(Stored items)
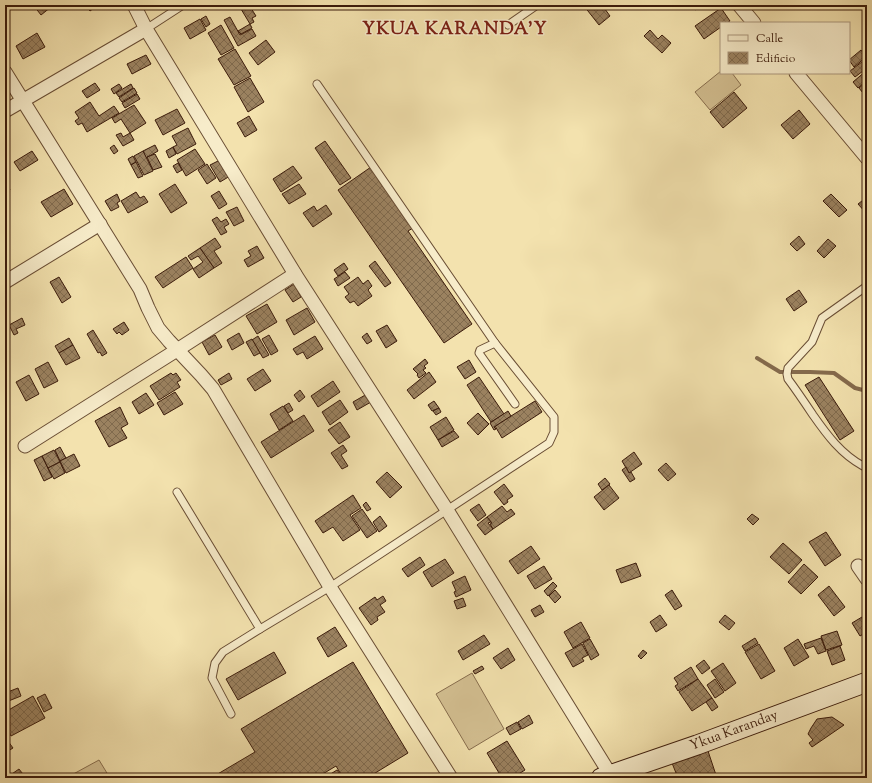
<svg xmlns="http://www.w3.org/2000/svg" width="872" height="783" viewBox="0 0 872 783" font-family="'Sorts Mill Goudy',serif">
<defs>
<pattern id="building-cross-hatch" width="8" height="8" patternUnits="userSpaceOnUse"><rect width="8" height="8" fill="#9b8260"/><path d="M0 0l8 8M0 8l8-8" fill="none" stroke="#806a4d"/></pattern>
</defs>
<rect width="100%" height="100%" fill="#f3e2ae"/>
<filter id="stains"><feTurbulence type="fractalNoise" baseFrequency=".005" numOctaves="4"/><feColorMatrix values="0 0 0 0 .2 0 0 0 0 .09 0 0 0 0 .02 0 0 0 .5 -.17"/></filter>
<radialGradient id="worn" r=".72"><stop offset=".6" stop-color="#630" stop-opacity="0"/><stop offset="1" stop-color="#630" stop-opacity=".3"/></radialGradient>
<g fill="#d4c092" stroke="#886e4e">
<path d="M721,71v2h11l9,12 -31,25 -15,-18z"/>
<path d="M472,673l32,56 -35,21 -33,-56z"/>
<path d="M99,760l11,18h-44z"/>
</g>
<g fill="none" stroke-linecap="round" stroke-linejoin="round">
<path stroke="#846a4c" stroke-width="4" d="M757,358l23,14h30l24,1 21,15 12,3"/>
</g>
<g fill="url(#building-cross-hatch)" stroke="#3b1b0b">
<path d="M35,5h15l1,2 -10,8 -7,-9z"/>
<path d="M85,5h13l-8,6z"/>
<path d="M247,5h2l7,11 -4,2 2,4 -4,2 -9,-15z"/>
<path d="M585,5h17l8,11 -11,9 -15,-19z"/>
<path d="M692,5h10l-7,5z"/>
<path d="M721,8l9,13 -3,2h-6v4l-17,12 -9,-13z"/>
<path d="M206,16l4,8 -4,3 -5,-8z"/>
<path d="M230,17l10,18 12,-6 4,7 -18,10 -14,-26z"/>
<path d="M200,19l6,11 -16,9 -6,-11z"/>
<path d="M250,24l2,4 -11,6 -3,-3z"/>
<path d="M221,25l13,23 -13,7 -13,-22z"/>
<path d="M650,30l8,9 4,-4 9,8 -9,10 -18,-17z"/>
<path d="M37,33l8,14 -22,12 -7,-13z"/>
<path d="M266,40l9,12 -17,13 -9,-12z"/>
<path d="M235,49l16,27 -17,9 -16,-26z"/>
<path d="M861,50l5,7 -12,10 -5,-7z"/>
<path d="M146,55l5,9 -19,10 -5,-10z"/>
<path d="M867,58v10l-12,9 -5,-6z"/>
<path d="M867,70v10l-9,8 -5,-6z"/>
<path d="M250,78l14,24 -16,10 -14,-25z"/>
<path d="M867,81v9l-4,3 -4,-5z"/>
<path d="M95,83l5,7 -13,8 -5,-7z"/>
<path d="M119,84l3,4 -8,6 -3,-5z"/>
<path d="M131,84l2,4 -14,9 -3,-4z"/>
<path d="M134,88l3,5 -15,9 -3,-4z"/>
<path d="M734,92l13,16 -24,20 -13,-16z"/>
<path d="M137,94l3,5 -15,9 -3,-5z"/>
<path d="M90,102l9,14 15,-10 5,7 -32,19 -5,-9 -4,2 -3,-4 4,-3 -4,-6z"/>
<path d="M134,105l12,18 -16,10 -9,-14 -6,4 -3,-5z"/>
<path d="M177,109l8,14 -22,12 -8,-15z"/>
<path d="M799,110l11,14 -17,15 -12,-14z"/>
<path d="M249,116l8,14 -12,7 -8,-14z"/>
<path d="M188,128l8,16 -19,10 -4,-7 4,-2 -5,-9z"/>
<path d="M121,133l2,4 7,-4 4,7 -11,6 -7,-11z"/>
<path d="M325,141l26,37 -11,7 -25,-37z"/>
<path d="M114,145l4,6 -4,3 -4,-6z"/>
<path d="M155,145l3,6 -12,7 -3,-7z"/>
<path d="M173,147l3,7 -7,4 -3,-7z"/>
<path d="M195,149l10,15 -19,12 -9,-16z"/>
<path d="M32,151l6,9 -18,11 -6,-9z"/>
<path d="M143,151l10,20 -9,4 -10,-19z"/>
<path d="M155,154l7,13 -9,3 -6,-13z"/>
<path d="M133,156l3,6 -5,3 -3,-6z"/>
<path d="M220,160l10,16 -10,6 -10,-17z"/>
<path d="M136,162l7,14 -5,2 -7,-13z"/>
<path d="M178,163l4,7 -5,3 -4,-7z"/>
<path d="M207,164l9,14 -9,6 -9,-14z"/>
<path d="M293,166l9,12 -21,14 -8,-13z"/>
<path d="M371,167l42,61 -5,3 64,93 -28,19 -106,-153z"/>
<path d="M5,181l5,9 -5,3z"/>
<path d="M175,184l12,19 -16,10 -12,-19z"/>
<path d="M299,184l7,10 -17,10 -7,-10z"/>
<path d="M64,189l9,15 -22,13 -10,-15z"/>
<path d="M219,191l8,13 -8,5 -8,-13z"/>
<path d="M136,192l4,6 4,-2 4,6 -20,11 -7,-12z"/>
<path d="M117,194l3,7 -3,2 2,4 -8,4 -6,-10z"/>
<path d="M831,194l16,16 -8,7 -16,-16z"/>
<path d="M867,197v17l-9,-10z"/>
<path d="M326,205l6,9 -19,13 -10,-14 11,-7 3,5z"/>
<path d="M237,207l7,14 -10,5 -8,-14z"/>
<path d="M217,217l4,5 5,-3 3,5 -5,3 3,5 -6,3 -9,-15z"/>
<path d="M799,236l6,8 -8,7 -7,-7z"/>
<path d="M215,238l6,9 -7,4 8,12 -8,5 -14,-20z"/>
<path d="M828,239l8,7 -12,12 -7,-7z"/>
<path d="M257,246l7,12 -16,9 -4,-7 7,-4 -3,-5z"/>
<path d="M200,248l14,20 -15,10 -6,-9 10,-7 -5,-6 -7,4 -3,-4z"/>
<path d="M186,257l7,11 -30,20 -8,-11z"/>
<path d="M375,261l16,22 -6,4 -16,-21z"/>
<path d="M344,263l4,6 -10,7 -4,-6z"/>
<path d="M345,272l5,6 -12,8 -4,-7z"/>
<path d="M59,277l12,20 -9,6 -12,-21z"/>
<path d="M358,277l5,7 5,-4 4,6 -4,4 4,6 -14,10 -4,-5 -4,2 -5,-6 4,-3 -5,-7z"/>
<path d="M294,284l7,13 -8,5 -8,-12z"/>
<path d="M799,290l8,12 -13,9 -8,-12z"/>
<path d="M267,304l10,18 -20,12 -11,-18z"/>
<path d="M307,308l8,14 -21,13 -8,-15z"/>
<path d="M22,318l3,7 -9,4 2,4 -4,2 -5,-10z"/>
<path d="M124,322l5,8 -7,5 -3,-3 -2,2 -4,-5z"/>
<path d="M387,325l10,16 -11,7 -10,-17z"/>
<path d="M93,330l14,23 -5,3 -2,-4 -2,1 -11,-19z"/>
<path d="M239,333l5,10 -12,7 -5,-10z"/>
<path d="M367,333l5,8 -5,3 -5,-7z"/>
<path d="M215,335l7,12 -13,8 -7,-13z"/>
<path d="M269,335l9,16 -7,4 -9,-16z"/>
<path d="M258,336l11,19 -6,3 -11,-18z"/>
<path d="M315,336l8,13 -16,10 -4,-7 -6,3 -4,-6z"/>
<path d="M69,338l4,7 -14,8 -4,-7z"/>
<path d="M252,339l8,14 -6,3 -8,-14z"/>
<path d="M73,345l7,13 -14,7 -7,-12z"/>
<path d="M425,359l3,4 -4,3 2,2 -3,2 3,3 -7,5 -2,-3 1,-1 -5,-5z"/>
<path d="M469,360l7,12 -11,7 -8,-12z"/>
<path d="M48,362l10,19 -14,7 -9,-19z"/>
<path d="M263,369l8,12 -16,10 -8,-12z"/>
<path d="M429,372l7,10 -22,17 -7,-9z"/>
<path d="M171,373l2,2 3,-2 5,7 -4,2 3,5 -21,13 -9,-14z"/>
<path d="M229,373l3,6 -11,6 -3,-5z"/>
<path d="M29,375l10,19 -13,7 -10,-19z"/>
<path d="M479,377l25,37 -13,8 -24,-37z"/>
<path d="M819,377l35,54 -14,9 -35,-55z"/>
<path d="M333,381l7,11 -22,15 -7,-11z"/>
<path d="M300,390l5,7 -6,5 -5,-7z"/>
<path d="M175,392l8,12 -19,11 -7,-12z"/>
<path d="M146,393l8,12 -15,9 -7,-12z"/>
<path d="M367,394l4,8 -14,8 -4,-8z"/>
<path d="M340,400l8,12 -18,13 -8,-13z"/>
<path d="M434,401l5,7 -7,3 -4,-6z"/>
<path d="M535,401l7,11 -40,26 -7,-12z"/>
<path d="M289,403l4,7 -5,3 -4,-7z"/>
<path d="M283,406l10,15 -14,9 -9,-16z"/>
<path d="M120,407l8,17 -7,4 6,10 -18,9 -14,-26z"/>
<path d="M439,408l2,4 -5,3 -3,-4z"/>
<path d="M508,411l3,5 -17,11 2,2 -2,1 -4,-7z"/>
<path d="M478,413l11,11 -11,11 -11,-12z"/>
<path d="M304,415l10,16 -43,27 -10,-16z"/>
<path d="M446,417l8,13 -16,10 -8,-13z"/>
<path d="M340,422l10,15 -11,7 -11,-14z"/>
<path d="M454,431l5,6 -17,10 -4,-7z"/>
<path d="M343,445l4,6 -6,4 7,11 -6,3 -11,-16z"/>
<path d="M60,447l6,11 -6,3 -5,-11z"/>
<path d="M54,450l6,12 -12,6 -6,-12z"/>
<path d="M634,452l8,12 -13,9 -7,-12z"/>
<path d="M74,454l6,12 -14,7 -6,-12z"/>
<path d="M42,456l10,21 -8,4 -10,-21z"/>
<path d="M60,462l5,11 -11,6 -6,-11z"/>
<path d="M666,463l10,11 -8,7 -10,-11z"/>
<path d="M626,467l3,6 2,-1 4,7 -5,3 -8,-12z"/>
<path d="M387,472l15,15 -12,11 -14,-16z"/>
<path d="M605,478l5,6 -8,6 -4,-6z"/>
<path d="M504,484l9,12 -6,4 1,2 -4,3 -10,-13z"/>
<path d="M609,485l10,13 -15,12 -10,-13z"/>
<path d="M353,495l8,13 -11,7 10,15 -17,11 -10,-14 -10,6 -8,-12z"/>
<path d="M366,502l5,7 -4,2 -4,-6z"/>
<path d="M479,504l7,11 -8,6 -8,-11z"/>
<path d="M502,506l5,6 4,-3 4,5 -22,15 -3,-5 2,-1 -5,-6z"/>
<path d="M362,509l15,22 -10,7 -15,-22z"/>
<path d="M752,514l7,5 -6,6 -6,-6z"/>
<path d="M380,516l7,10 -8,6 -6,-10z"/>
<path d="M487,517l4,5 -3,1 5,6 -8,6 -8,-10z"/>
<path d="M826,532l15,23 -16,11 -16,-24z"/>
<path d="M783,543l19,17 -13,14 -19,-17z"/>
<path d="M531,546l9,13 -22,15 -9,-13z"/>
<path d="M420,557l5,8 -17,12 -6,-8z"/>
<path d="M445,559l9,14 -22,14 -9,-15z"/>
<path d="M636,563l5,13 -20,7 -5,-13z"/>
<path d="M804,564l14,13 -17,17 -13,-12z"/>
<path d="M544,566l8,13 -17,10 -8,-13z"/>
<path d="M465,576l6,14 -15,7 -2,-5 2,-1 -4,-9z"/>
<path d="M553,582l4,4 -9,10 -4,-5z"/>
<path d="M829,586l16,21 -11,9 -16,-21z"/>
<path d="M555,590l6,7 -6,6 -6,-7z"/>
<path d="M672,590l10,16 -7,4 -10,-15z"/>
<path d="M383,596l3,5 -6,4 5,7 -8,5 1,3 -7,5 -12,-17 16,-11 2,3z"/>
<path d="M463,598l3,8 -9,3 -3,-8z"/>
<path d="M540,605l4,7 -9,5 -4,-7z"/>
<path d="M867,614v18l-7,4 -8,-13z"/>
<path d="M660,615l7,10 -11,7 -6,-10z"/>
<path d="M725,615l10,8 -6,7 -10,-8z"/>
<path d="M581,622l9,16 -17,10 -9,-16z"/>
<path d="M335,627l12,19 -19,11 -11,-19z"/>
<path d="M837,631l5,14 -16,5 -5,-14z"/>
<path d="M484,635l6,9 -27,16 -5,-9z"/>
<path d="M755,638l3,5 -13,8 -3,-5z"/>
<path d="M821,638l5,13 -8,3 -4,-8 -8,3 -2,-5z"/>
<path d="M590,639l9,16 -8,5 -8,-17z"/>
<path d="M798,639l11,18 -15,9 -10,-18z"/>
<path d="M582,644l6,11 -6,3 2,3 -11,6 -8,-14z"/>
<path d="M759,644l16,27 -14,8 -16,-27z"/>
<path d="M840,646l5,14 -13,5 -5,-14z"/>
<path d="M508,648l7,12 -14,9 -8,-11z"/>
<path d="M643,650l4,3 -6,6 -3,-3z"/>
<path d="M274,652l12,21 -48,27 -12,-21z"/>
<path d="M704,660l6,8 -8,6 -6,-8z"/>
<path d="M353,662l55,91 -41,25h-24l-7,-12 -20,12h-98l-2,-3 39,-23 -14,-23z"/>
<path d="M723,663l13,20 -11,8 -14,-20z"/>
<path d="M482,666l2,3 -9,5 -2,-3z"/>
<path d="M691,667l7,12 -20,12 -3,-5 3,-2 -4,-6z"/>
<path d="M698,679l14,19 -20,13 -13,-19z"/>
<path d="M715,679l9,13 -9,6 -8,-13z"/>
<path d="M18,688l3,8 -15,6 -1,-9z"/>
<path d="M45,694l7,14 -8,4 -7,-14z"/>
<path d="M33,696l12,22 -34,18 -6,-11v-13z"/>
<path d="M712,698l6,9 -6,4 -6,-9z"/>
<path d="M529,715l4,8 -11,6 -4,-7z"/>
<path d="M832,717l12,8 -32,22 -3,-4 4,-3 -5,-6 3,-6 6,-9z"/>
<path d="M517,722l4,7 -11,6 -4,-7z"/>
<path d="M5,737l8,11 -8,5z"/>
<path d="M507,741l18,29 -13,8h-10l-15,-25z"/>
<path d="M708,751l9,27h-39l-6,-15z"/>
<path d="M19,769l7,9h-20z"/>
<path d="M337,770l6,8h-19z"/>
</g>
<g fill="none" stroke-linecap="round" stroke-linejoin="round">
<defs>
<g id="lane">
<path d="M508,25l29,-20"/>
<path d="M146,29l37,-24"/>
<path d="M495,343l-15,7 -1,3 36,51"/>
<path d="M863,466c-22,-12 -36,-31 -50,-51 -8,-12 -16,-24 -25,-36l-1,-5 1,-6 24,-26 10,-24 45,-32"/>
<path d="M177,492l83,137"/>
<path d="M231,714l-19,-36 3,-15 8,-11 37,-23 70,-42 117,-77 102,-67 5,-11v-15l-59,-74 -178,-259"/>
</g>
<g id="street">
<path d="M134,5l12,24 149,245 152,236 163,264"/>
<path d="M739,5l15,18"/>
<path d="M5,72l135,217 8,19 10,20 11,13 32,34 12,14 117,198 121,191"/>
<path d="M796,73l71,85"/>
<path d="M5,111l141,-82"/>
<path d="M5,282l95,-58"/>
<path d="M25,446l152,-96 118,-76"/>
<path d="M858,566l9,13"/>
</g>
<g id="secondary">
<path id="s1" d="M601,778l96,-33 170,-63"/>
</g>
</defs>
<use href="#lane" stroke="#694d34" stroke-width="9"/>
<use href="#street" stroke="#694d34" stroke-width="15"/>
<use href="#secondary" stroke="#3b1b0b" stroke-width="21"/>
<use href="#lane" stroke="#f7ecca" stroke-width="7"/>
<use href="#street" stroke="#f7ecca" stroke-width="13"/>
<use href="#secondary" stroke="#f7ecca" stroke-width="19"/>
</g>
<g text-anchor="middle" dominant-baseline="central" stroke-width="3" stroke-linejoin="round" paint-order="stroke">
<g font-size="14" fill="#3b1b0b" stroke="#f7ecca">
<text stroke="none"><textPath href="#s1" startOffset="141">Ykua Karanday</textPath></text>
</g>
<g font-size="18" font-weight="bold" letter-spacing="1" fill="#7a1f14" stroke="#f7ecca">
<text x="455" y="30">YKUA KARANDA'Y</text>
</g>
</g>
<rect width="872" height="783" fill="none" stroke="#f3e2ae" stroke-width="20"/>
<rect x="6" y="6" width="860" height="771" fill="none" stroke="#3b1b0b" stroke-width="2"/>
<rect x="10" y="10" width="852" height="763" fill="none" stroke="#3b1b0b"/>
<rect x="720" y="22" width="130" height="52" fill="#f7ecca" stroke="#ac987e"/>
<rect x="728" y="35" width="20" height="6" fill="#f7ecca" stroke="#ac987e"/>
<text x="756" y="42" font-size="12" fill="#3b1b0b">Calle</text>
<rect x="728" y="52" width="20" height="12" fill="url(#building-cross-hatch)" stroke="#ac987e"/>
<text x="756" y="62" font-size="12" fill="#3b1b0b">Edificio</text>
<rect width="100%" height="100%" filter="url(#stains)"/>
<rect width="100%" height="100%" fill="url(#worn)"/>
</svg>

## Task requirements
Search the data for the string "worn" and copy out every line where it is found.

## Answer to this task
<radialGradient id="worn" r=".72"><stop offset=".6" stop-color="#630" stop-opacity="0"/><stop offset="1" stop-color="#630" stop-opacity=".3"/></radialGradient>
<rect width="100%" height="100%" fill="url(#worn)"/>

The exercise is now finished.